Open-access repositories and preprint servers offer cost-effective alternatives for disseminating research,
reducing financial barriers (Piwowar et al., 2018). Moreover, initiatives focused on capacity-building, such as
workshops and policy reforms, can equip researchers with the necessary skills and knowledge to engage in
Open Science effectively (Moorthy et al., 2020).
Given the significance of Open Science in fostering innovation and knowledge-sharing, it is essential to
understand the specific barriers and enablers affecting its adoption in low-resource research environments. This
study aims to explore these factors, providing insights into how researchers in such settings can overcome
challenges and leverage available resources to participate in Open Science initiatives. By identifying actionable
strategies, the research will contribute to efforts aimed at promoting inclusive and equitable access to scientific
knowledge globally.
Statement Of Problem
Even though Open Science is being promoted globally, researchers working in low-resource settings still have
a difficult time embracing and putting its tenets into practice. The broad adoption of Open Science is hampered
by a lack of awareness, expensive publication fees, restricted institutional rules, and limited access to digital
infrastructure. On the other hand, Open Science adoption can be accelerated by a number of supporting
variables, including regulatory changes, open-access platforms, and collaborative networks. Designing
successful ways to advance Open Science in low-resource research areas requires an understanding of these
facilitators and impediments. There is a knowledge and policy-making gap, though, because there is little study
on how these elements interact in these kinds of situations.
# # # # #
◆ Direction 1
Answer these questions from the Open Science passage:
(a) Which two options does it name as cost-effective alternatives for disseminating research?
(b) Which capacity-building initiatives does it give as examples?
(c) Which supporting variables does the Statement Of Problem say can accelerate Open Science adoption?
◆ Direction 2
Summarize the Open Science passage in two sentences.
◆ Direction 3
Please carry the Open Science passage forward from its last sentence.
The items that come next are separate material and are not part of the Open Science passage.
# # # # #
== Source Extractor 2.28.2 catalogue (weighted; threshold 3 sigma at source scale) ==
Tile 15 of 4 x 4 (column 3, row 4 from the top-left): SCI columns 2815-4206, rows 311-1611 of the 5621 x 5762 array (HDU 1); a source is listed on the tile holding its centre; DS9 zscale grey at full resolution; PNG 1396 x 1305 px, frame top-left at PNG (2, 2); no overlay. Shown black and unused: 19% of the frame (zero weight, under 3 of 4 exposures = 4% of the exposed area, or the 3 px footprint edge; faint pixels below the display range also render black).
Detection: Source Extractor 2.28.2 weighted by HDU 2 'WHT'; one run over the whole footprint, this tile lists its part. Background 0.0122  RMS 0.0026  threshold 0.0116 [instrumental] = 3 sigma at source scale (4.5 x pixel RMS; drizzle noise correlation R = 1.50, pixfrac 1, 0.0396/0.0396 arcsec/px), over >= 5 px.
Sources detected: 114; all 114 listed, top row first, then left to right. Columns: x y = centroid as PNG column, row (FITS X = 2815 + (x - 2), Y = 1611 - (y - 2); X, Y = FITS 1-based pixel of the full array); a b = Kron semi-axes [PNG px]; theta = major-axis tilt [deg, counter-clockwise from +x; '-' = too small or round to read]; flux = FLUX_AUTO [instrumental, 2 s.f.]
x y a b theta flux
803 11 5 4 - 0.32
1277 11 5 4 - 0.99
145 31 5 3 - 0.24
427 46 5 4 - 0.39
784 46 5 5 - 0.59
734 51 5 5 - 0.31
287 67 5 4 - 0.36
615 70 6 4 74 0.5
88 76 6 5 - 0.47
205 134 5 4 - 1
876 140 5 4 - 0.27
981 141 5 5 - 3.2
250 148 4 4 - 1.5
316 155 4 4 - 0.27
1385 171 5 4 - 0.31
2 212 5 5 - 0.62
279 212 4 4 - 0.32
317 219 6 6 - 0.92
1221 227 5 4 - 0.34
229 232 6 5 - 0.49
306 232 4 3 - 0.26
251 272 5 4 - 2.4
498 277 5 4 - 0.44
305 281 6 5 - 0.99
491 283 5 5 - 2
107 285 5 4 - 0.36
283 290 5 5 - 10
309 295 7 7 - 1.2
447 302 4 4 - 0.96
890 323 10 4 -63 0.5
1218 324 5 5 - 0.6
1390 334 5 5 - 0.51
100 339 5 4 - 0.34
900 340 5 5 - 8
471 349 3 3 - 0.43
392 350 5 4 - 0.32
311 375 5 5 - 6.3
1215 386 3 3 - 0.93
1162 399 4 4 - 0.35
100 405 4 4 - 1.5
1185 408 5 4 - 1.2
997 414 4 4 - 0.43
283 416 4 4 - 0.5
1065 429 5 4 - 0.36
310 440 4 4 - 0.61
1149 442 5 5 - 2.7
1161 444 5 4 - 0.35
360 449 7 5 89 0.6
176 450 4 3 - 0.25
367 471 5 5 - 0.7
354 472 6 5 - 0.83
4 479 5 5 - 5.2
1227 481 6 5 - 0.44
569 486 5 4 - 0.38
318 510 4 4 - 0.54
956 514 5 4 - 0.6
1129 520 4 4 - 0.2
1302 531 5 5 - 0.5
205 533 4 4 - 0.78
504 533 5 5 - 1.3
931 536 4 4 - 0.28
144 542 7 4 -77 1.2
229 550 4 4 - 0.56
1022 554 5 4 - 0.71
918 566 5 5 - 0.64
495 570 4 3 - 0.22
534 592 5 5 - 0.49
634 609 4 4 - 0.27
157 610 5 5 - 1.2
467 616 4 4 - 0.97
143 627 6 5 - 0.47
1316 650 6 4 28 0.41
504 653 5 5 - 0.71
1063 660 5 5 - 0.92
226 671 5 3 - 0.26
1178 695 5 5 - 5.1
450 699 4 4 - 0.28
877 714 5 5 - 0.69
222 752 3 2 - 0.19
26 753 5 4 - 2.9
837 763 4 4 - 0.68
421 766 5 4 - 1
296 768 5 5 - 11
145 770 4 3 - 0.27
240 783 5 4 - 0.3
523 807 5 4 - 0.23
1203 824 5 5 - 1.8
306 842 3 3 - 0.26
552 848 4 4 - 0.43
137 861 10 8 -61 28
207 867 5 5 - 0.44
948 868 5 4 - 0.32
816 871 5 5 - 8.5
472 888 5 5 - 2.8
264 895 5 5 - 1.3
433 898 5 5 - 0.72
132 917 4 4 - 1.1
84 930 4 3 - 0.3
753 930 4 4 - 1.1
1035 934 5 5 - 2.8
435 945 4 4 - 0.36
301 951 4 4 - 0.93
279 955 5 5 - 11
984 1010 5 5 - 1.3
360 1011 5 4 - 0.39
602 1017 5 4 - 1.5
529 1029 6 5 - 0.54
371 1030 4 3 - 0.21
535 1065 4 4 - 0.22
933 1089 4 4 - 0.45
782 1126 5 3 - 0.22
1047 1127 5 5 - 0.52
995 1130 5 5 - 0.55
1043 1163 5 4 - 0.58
# # # # #
◆ Task result 1
(a) Open-access repositories and preprint servers.
(b) Workshops and policy reforms.
(c) Regulatory changes, open-access platforms, and collaborative networks.

◆ Task result 2
Open-access repositories, preprint servers and capacity-building initiatives can help researchers engage in Open Science, and the study aims to explore the barriers and enablers that affect its adoption in low-resource research environments. Researchers in such settings are held back by a lack of awareness, expensive publication fees, restricted institutional rules and limited digital infrastructure, while regulatory changes, open-access platforms and collaborative networks can speed adoption, yet there is little study on how these elements interact.

◆ Task result 3
Objectives
1. To identify the key barriers hindering the adoption of Open Science in low-resource research
environments.
2. To explore the enabling factors that facilitate the implementation of Open Science practices.
3. To examine the impact of Open Science initiatives on research productivity and accessibility in resource-
constrained settings.
4. To provide recommendations for policymakers, institutions, and funding agencies to enhance Open
Science adoption.
5. To propose strategies for overcoming barriers and strengthening enablers in low-resource research
environments.
LITERATURE REVIEW
The adoption of Open Science in low-resource research environments has gained significant attention in recent
years. Open Science aims to improve transparency, accessibility, and collaboration in scientific research
(Watson, 2015). However, researchers in low-resource settings face substantial challenges in implementing
Open Science practices due to infrastructural, financial, and institutional limitations. This section explores the
key barriers and enablers that influence Open Science adoption in such environments.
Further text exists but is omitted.